The frontier LLMs have the same overall architecture as earlier models. I absolutely understand how they operate. I have worked in a startup wherein we heavily finetuned Deepseek, among other smaller models, running on our own hardware. Both Deepseek's 671b model and a Mistral 7b model operate according to the exact same principles. There is no magic in the process, and there is zero reason to believe that Sonnet or Opus is on some impossible-to-understand architecture that is fundamentally alien to every other LLM's.
Deepseek and Mistral are both considerably behind Opus, and you could not make deepseek or mistral if I gave you a big gpu cluster. You have the weights but you have no idea how they work and you couldn't recreate them.
> I have worked in a startup wherein we heavily finetuned Deepseek, among other smaller models, running on our own hardware.
Are you serious with this? I could go make a lora in a few hours with a gui if I wanted to. That doesn't make me qualified to talk about top secret frontier ai model architecture.
Now you have moved on to the guy who painted his honda, swapped out some new rims, and put some lights under it. That person is not an automotive engineer.

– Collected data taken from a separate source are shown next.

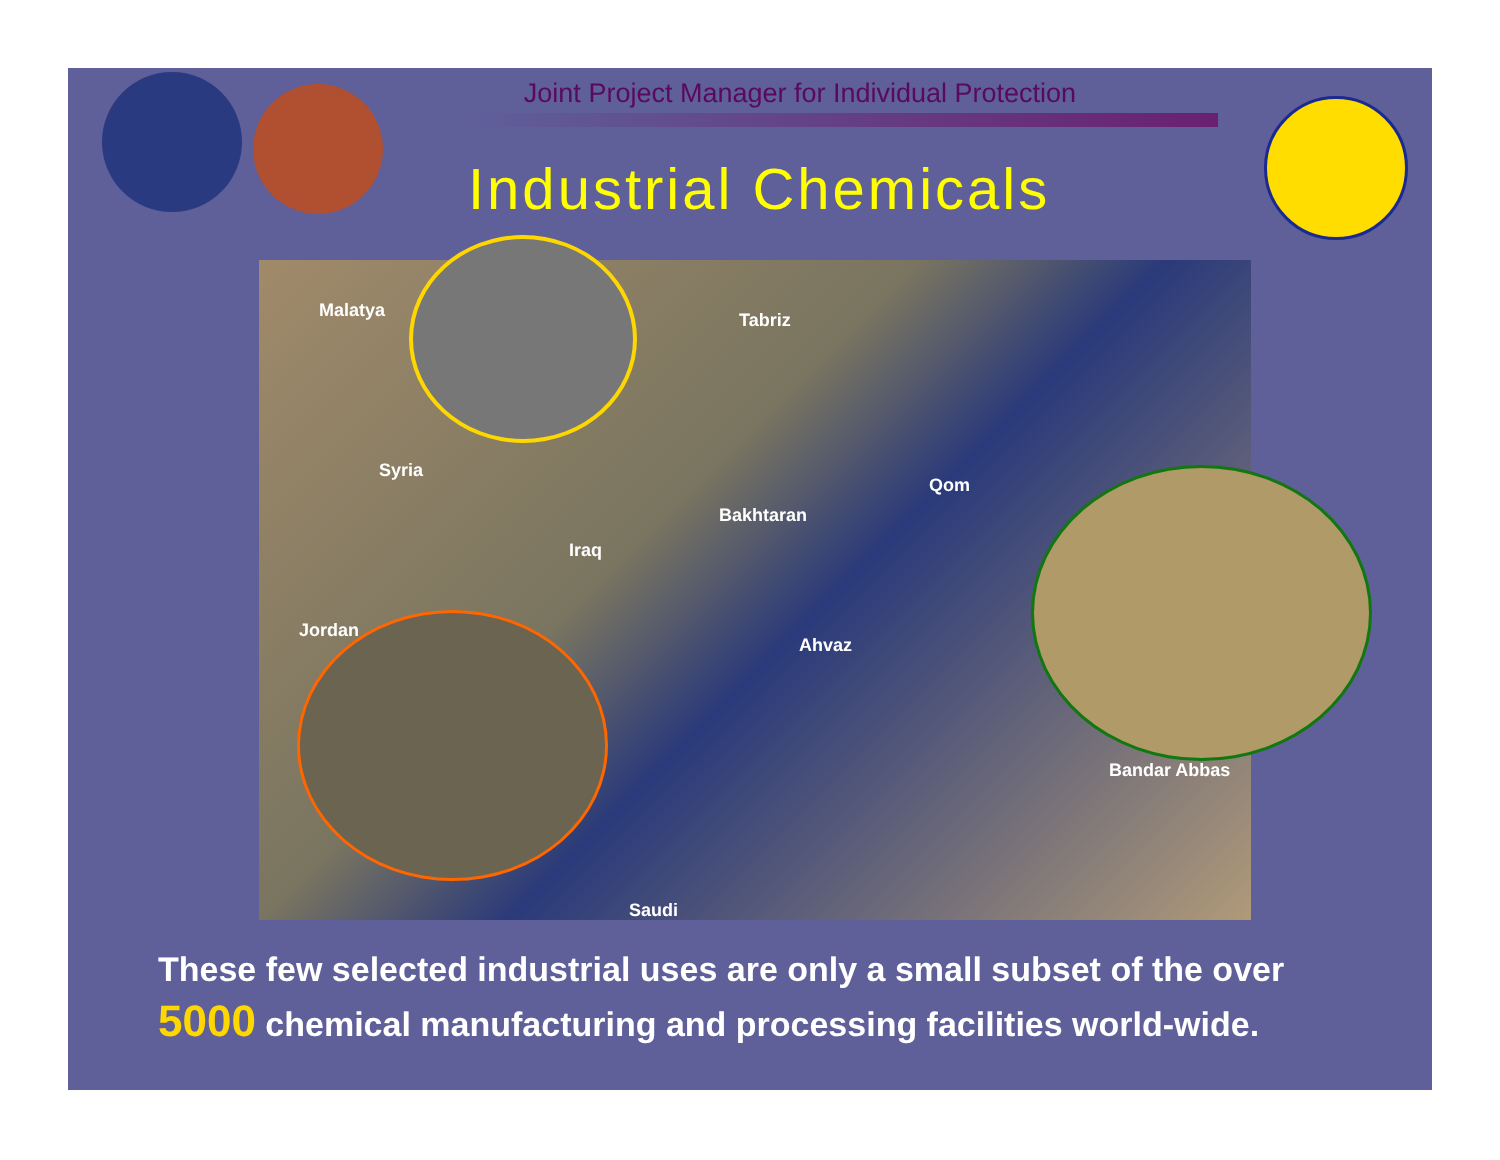Joint Project Manager for Individual Protection
Industrial Chemicals
Malatya Tabriz
Syria
Iraq
Bakhtaran
Qom
Jordan
Ahvaz
Bandar Abbas
Saudi
These few selected industrial uses are only a small subset of the over 5000 chemical manufacturing and processing facilities world-wide.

I'm not talking about a lora, it would be nice if you could refrain from acting like a dipshit.
> and you could not make deepseek or mistral if I gave you a big gpu cluster. You have the weights but you have no idea how they work and you couldn't recreate them.
I personally couldn't, but the team behind that startup as a whole absolutely could. We did attempt training our own models from scratch and made some progress, but the compute cost was too high to seriously pursue. It's not because we were some super special rocket scientists, either. There is a massive body of literature published about LLM architecture already, and you can replicate the results by learning from it. You keep attempting to make this out to be literal fucking magic, but it's just a computer program. I guess it helps you cope with your own complete lack of understanding to pretend that it is magical in nature and can't be understood.